Return, from the listing that follows, each line containing the word "coffee".
---
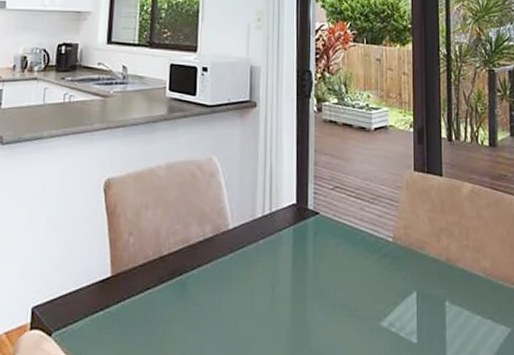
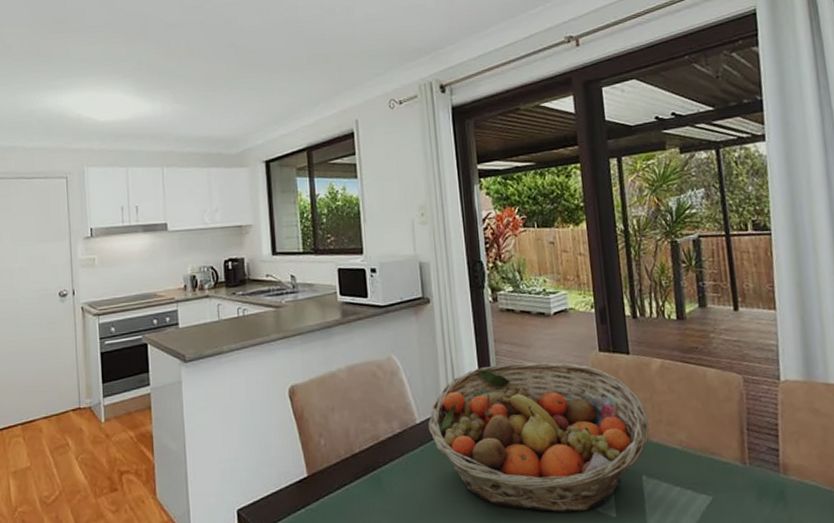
fruit basket: none [240,175,456,335] -> present [428,362,650,513]

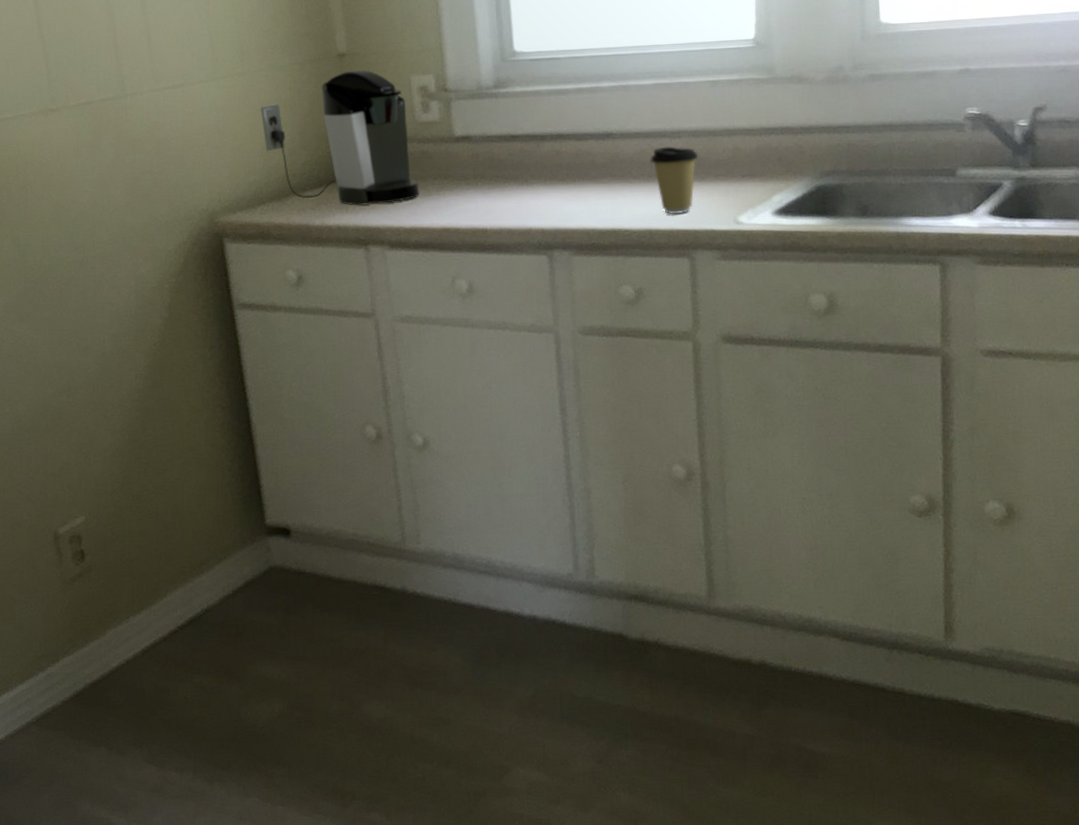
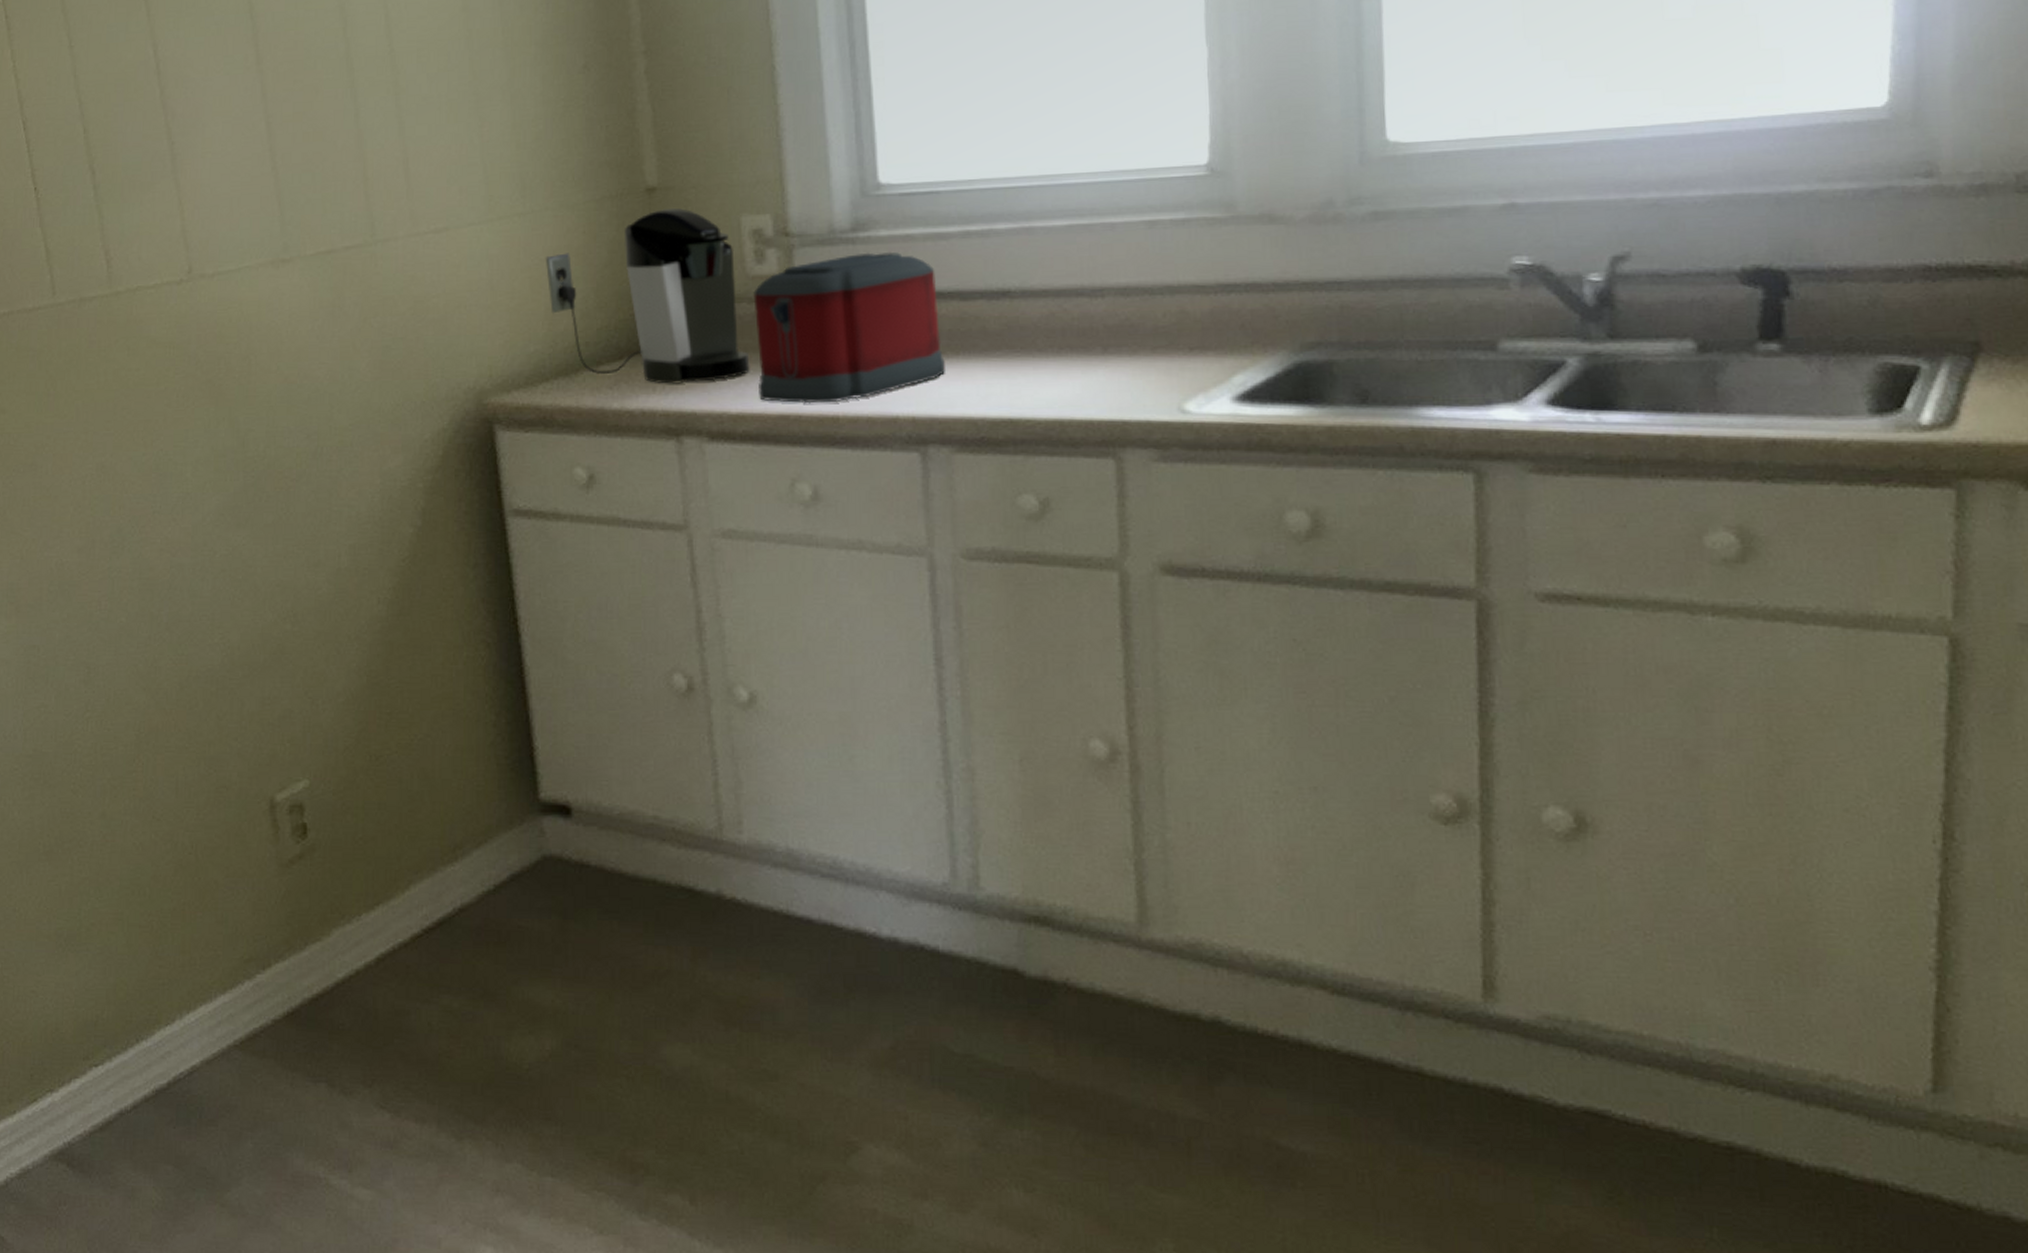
toaster: none [421,103,566,220] -> present [753,251,947,404]
coffee cup: present [650,146,699,215] -> none [1061,308,1129,400]

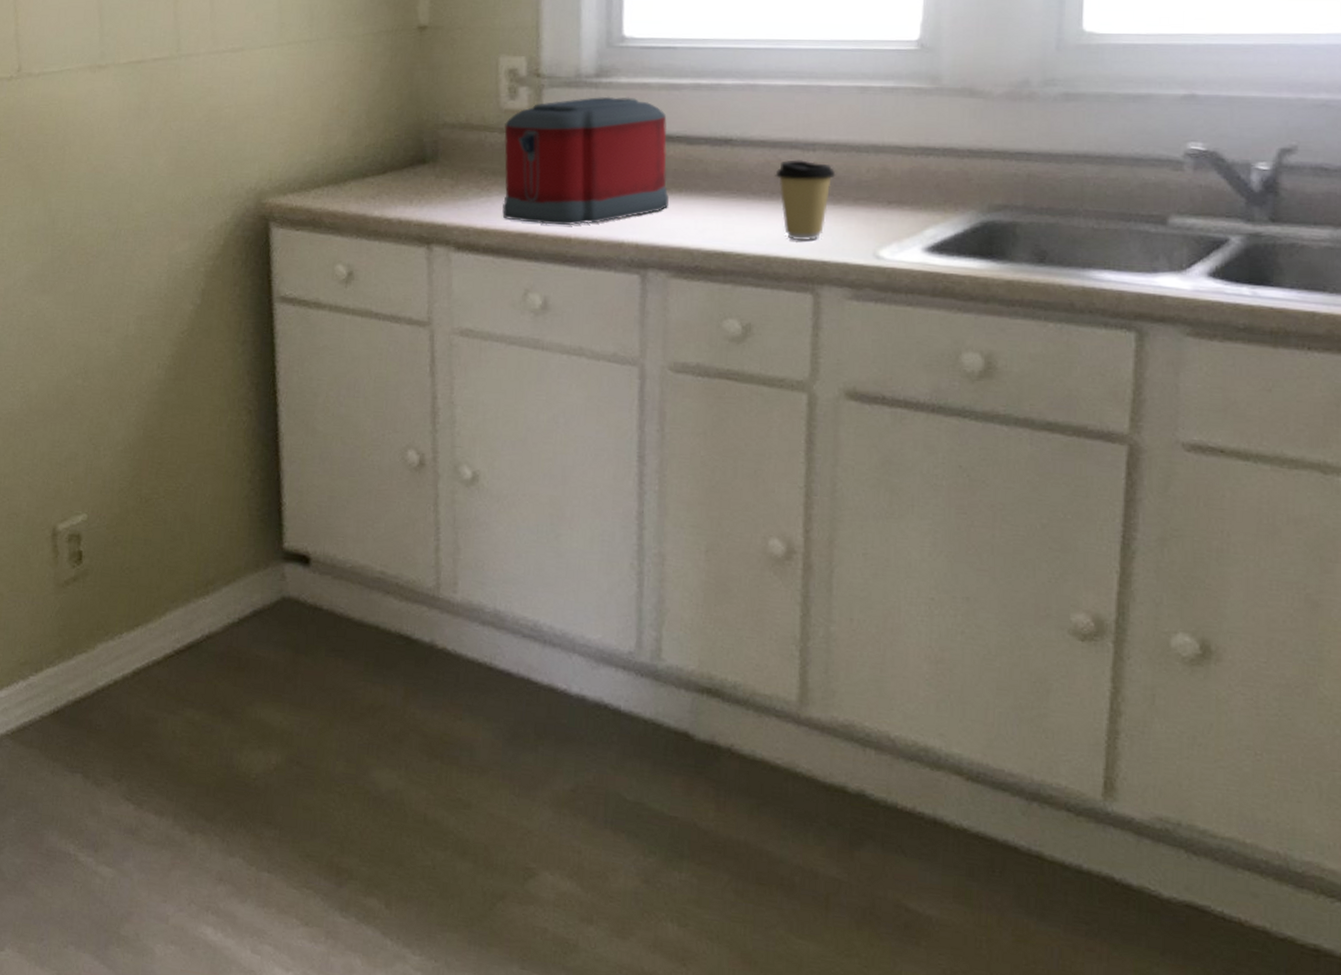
coffee maker: present [545,207,750,384] -> none [325,45,497,199]
coffee cup: none [1061,308,1129,400] -> present [775,160,836,241]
---
### COMPLETED EXERCISE
coffee cup: present [650,146,699,215] -> none [1061,308,1129,400]
coffee maker: present [545,207,750,384] -> none [325,45,497,199]
coffee cup: none [1061,308,1129,400] -> present [775,160,836,241]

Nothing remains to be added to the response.